L’article 7, une « arme nucléaire »
Jusqu’où pourra aller la Commission, et singulièrement son premier vice-président, Frans Timmermans, chargé de ce dossier explosif ? L’institution est très partagée : l’étape suivante, si la Pologne n’obtempère pas, consiste à lancer une procédure d’infraction ou à recommander au Conseil européen (la réunion des pays membres) l’activation de l’article 7 des traités de l’UE. Or, cet article n’a jamais été utilisé, et pour cause : il est considéré à Bruxelles comme une véritable « arme nucléaire », sa procédure conduisant, si elle est menée à son terme, à une exclusion temporaire du pays concerné. Elle peut, en effet, aller jusqu’à le priver de ses droits de vote au Conseil européen.
M. Timmermans a longtemps espéré que des capitales montent au créneau pour lui venir en aide et exercent une pression politique sur Varsovie, seul moyen, estime-t-on à Bruxelles, d’amener le PiS à changer d’avis. Berlin est dans l’incapacité de le faire, pour des raisons historiques, toute critique allemande visant la Pologne étant jugée contre-productive et apte à nourrir un sentiment national à fleur de peau. Paris, alors ? La Commission a misé sur le fait que la France prendrait le relais mais François Hollande n’en a rien fait.

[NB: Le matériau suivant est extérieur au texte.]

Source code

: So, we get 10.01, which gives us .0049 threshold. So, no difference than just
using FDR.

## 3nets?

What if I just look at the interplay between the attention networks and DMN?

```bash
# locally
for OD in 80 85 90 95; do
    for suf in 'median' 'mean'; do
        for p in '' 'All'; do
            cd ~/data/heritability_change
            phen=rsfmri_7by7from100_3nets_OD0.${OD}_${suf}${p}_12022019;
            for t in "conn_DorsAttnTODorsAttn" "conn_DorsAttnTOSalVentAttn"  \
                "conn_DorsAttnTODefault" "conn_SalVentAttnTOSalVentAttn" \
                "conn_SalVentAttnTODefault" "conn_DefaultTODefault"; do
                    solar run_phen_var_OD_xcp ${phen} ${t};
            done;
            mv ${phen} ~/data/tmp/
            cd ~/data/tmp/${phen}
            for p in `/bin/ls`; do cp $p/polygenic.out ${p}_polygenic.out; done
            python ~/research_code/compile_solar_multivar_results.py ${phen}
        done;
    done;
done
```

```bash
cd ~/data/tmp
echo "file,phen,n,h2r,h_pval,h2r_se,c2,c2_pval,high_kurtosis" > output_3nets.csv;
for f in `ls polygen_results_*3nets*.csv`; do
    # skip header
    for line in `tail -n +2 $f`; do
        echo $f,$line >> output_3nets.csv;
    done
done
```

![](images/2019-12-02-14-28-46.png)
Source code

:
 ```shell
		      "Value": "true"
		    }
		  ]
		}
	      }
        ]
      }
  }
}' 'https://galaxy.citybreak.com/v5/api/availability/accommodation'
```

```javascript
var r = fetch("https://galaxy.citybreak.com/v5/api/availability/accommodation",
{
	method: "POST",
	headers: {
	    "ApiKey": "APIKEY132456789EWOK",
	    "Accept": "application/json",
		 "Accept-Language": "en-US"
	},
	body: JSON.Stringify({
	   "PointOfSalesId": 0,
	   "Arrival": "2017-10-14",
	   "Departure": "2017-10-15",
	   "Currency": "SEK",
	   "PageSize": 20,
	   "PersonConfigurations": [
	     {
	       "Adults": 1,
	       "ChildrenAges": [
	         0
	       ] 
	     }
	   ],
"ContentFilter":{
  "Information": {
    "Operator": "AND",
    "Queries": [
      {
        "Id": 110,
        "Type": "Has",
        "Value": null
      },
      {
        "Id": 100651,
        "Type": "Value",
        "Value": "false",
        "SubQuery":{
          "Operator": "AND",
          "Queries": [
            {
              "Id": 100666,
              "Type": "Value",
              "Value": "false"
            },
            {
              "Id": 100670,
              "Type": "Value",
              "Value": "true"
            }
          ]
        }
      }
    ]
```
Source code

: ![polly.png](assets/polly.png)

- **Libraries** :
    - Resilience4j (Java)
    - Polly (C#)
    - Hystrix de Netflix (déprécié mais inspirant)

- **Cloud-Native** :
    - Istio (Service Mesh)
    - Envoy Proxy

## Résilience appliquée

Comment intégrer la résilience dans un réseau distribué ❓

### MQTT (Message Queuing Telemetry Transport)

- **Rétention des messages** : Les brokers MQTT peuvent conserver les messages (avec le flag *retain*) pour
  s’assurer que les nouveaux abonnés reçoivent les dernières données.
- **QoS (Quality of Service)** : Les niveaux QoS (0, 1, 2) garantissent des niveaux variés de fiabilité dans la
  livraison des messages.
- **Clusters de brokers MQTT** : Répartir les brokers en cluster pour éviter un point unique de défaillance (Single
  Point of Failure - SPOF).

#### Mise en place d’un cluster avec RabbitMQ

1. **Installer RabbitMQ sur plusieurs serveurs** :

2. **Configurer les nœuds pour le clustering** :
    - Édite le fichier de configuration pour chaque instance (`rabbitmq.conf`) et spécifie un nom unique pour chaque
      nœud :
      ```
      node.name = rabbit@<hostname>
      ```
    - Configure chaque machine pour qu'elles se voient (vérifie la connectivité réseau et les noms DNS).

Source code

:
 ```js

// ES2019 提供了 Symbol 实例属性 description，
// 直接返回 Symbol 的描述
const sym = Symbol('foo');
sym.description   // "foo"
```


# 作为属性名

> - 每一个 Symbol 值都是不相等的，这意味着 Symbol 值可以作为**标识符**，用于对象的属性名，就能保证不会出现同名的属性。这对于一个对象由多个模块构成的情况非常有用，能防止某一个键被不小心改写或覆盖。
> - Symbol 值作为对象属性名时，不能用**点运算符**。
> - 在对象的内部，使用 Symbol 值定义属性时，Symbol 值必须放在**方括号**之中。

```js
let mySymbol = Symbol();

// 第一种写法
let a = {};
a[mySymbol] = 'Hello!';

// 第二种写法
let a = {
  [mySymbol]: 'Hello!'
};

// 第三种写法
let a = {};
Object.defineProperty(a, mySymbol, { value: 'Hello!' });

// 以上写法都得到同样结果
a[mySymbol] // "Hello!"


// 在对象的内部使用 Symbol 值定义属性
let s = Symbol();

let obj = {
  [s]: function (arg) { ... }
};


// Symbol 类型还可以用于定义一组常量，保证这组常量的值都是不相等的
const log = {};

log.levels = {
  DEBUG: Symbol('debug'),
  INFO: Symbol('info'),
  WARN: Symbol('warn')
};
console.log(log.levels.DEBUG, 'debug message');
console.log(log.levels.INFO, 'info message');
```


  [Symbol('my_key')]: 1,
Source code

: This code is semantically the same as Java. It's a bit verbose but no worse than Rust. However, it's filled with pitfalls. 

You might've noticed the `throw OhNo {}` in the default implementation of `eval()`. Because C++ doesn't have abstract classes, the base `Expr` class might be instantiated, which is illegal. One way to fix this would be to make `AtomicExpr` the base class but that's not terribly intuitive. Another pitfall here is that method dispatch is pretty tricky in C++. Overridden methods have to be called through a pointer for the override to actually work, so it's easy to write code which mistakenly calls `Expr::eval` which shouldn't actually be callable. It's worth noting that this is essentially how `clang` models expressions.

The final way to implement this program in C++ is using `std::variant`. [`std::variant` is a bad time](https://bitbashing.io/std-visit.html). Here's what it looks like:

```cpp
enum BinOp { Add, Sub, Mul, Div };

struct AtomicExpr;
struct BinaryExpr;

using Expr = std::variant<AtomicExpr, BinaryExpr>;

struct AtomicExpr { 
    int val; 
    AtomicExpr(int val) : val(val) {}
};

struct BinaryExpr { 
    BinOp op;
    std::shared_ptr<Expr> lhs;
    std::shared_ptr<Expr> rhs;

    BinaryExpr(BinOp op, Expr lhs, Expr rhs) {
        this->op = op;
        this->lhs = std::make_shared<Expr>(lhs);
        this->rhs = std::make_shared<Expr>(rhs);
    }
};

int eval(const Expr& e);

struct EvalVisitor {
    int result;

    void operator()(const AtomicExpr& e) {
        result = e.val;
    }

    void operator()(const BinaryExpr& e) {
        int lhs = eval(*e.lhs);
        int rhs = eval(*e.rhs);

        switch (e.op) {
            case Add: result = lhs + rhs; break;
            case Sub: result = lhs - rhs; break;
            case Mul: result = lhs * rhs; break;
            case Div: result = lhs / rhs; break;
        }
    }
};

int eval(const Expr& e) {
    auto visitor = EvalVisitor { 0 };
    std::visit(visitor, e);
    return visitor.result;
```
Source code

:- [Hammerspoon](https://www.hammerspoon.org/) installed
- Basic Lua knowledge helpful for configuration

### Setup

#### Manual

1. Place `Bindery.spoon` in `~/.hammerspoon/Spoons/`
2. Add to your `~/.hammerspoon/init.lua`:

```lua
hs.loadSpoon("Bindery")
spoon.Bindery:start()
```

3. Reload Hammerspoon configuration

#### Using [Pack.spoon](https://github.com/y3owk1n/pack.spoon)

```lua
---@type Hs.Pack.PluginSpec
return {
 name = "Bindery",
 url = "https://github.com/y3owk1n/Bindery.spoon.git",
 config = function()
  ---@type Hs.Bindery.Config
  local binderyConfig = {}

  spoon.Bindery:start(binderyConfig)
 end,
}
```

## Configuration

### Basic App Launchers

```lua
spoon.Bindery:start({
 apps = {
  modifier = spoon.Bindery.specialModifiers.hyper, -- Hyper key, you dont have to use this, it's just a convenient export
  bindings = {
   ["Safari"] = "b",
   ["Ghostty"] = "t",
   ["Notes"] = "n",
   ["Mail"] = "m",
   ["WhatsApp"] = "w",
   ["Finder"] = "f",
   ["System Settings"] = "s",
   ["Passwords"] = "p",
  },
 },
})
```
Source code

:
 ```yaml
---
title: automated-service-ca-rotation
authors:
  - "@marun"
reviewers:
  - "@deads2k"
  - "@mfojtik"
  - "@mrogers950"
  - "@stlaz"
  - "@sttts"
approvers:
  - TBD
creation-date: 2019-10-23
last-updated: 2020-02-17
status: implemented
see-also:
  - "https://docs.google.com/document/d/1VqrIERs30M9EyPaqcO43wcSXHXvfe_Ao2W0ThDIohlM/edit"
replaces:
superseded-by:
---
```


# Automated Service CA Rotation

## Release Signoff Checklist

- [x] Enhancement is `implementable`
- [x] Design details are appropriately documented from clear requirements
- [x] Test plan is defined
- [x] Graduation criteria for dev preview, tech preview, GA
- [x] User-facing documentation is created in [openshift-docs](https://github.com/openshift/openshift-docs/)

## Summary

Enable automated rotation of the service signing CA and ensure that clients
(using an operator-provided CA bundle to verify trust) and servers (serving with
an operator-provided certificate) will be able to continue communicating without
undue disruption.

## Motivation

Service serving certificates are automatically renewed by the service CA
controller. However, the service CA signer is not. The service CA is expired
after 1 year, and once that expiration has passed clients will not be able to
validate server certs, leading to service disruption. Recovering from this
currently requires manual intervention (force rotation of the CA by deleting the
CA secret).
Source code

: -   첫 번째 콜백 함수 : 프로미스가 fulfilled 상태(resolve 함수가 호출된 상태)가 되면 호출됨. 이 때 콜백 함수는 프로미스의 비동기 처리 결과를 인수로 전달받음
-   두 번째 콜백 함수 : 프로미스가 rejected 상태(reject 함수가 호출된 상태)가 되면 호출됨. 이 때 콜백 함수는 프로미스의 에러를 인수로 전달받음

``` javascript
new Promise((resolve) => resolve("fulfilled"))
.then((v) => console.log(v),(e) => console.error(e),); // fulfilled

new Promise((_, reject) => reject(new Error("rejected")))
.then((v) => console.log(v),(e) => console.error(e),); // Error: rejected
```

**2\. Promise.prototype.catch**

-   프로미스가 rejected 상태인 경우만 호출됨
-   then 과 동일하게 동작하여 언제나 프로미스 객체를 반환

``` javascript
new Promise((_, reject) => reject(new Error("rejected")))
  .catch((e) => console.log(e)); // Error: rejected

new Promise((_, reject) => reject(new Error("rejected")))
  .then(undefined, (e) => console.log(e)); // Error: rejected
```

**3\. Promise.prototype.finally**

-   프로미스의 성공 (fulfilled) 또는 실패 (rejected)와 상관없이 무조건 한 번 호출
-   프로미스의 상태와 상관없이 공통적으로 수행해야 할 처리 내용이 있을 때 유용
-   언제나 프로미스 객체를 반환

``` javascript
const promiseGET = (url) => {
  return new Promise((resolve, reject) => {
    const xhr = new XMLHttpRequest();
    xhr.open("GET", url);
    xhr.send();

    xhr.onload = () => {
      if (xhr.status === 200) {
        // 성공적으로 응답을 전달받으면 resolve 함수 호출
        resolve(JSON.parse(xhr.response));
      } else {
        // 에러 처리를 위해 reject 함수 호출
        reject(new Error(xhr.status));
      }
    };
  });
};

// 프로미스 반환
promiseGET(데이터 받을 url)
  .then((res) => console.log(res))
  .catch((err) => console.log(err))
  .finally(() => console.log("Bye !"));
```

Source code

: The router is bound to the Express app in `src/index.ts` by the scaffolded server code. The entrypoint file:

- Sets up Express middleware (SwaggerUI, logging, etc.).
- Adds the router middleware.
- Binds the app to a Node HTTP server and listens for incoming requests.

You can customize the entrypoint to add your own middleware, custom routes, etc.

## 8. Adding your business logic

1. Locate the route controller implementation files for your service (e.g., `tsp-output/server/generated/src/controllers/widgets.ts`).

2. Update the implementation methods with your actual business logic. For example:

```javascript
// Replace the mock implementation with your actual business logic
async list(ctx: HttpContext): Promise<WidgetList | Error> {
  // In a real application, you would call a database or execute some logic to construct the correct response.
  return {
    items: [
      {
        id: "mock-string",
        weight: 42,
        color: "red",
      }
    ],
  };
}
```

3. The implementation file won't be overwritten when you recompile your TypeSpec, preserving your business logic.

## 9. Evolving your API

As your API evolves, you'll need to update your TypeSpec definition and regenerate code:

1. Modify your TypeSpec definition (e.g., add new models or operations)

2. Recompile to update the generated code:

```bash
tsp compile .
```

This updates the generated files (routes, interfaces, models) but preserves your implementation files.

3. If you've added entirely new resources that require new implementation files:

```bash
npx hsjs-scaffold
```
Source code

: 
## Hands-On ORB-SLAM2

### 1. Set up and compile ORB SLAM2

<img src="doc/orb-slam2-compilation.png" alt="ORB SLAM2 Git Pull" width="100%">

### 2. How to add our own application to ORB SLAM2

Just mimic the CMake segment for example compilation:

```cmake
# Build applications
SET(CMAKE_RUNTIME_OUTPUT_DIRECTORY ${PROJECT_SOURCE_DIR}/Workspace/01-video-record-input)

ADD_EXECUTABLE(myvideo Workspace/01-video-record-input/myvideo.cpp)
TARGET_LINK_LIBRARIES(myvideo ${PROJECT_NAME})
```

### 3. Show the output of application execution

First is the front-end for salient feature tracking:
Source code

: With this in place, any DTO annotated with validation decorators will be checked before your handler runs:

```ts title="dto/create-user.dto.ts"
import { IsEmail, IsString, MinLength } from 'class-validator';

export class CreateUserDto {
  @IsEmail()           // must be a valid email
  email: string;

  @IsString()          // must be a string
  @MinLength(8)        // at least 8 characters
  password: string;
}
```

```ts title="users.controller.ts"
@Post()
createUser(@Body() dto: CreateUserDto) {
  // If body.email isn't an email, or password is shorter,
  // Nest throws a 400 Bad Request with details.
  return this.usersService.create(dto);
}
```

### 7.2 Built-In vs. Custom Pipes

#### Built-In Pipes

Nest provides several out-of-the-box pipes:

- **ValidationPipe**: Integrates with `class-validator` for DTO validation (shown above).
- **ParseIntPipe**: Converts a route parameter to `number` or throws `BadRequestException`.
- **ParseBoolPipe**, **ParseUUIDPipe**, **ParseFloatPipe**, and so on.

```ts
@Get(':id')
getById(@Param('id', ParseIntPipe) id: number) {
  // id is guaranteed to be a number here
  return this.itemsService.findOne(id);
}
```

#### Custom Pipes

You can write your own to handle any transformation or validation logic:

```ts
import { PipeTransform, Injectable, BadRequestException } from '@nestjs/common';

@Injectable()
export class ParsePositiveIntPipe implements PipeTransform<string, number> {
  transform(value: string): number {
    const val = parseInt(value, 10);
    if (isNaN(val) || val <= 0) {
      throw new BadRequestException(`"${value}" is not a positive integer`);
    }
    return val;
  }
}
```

Emmanuel Macron changera-t-il ce cap ? Il semble vouloir, là encore, prendre le contre-pied de son prédécesseur et a déclaré, durant sa campagne pour la présidentielle, qu’il serait intransigeant sur le respect de l’Etat de droit en Pologne. « Les évolutions de ces derniers jours ne sont pas de nature à le faire changer d’avis », expliquait, mardi, un diplomate européen. Varsovie, pendant ce temps, compte sur l’appui de ses alliés du Groupe de Visegrad, et, en tout cas, celui du Hongrois Viktor Orban.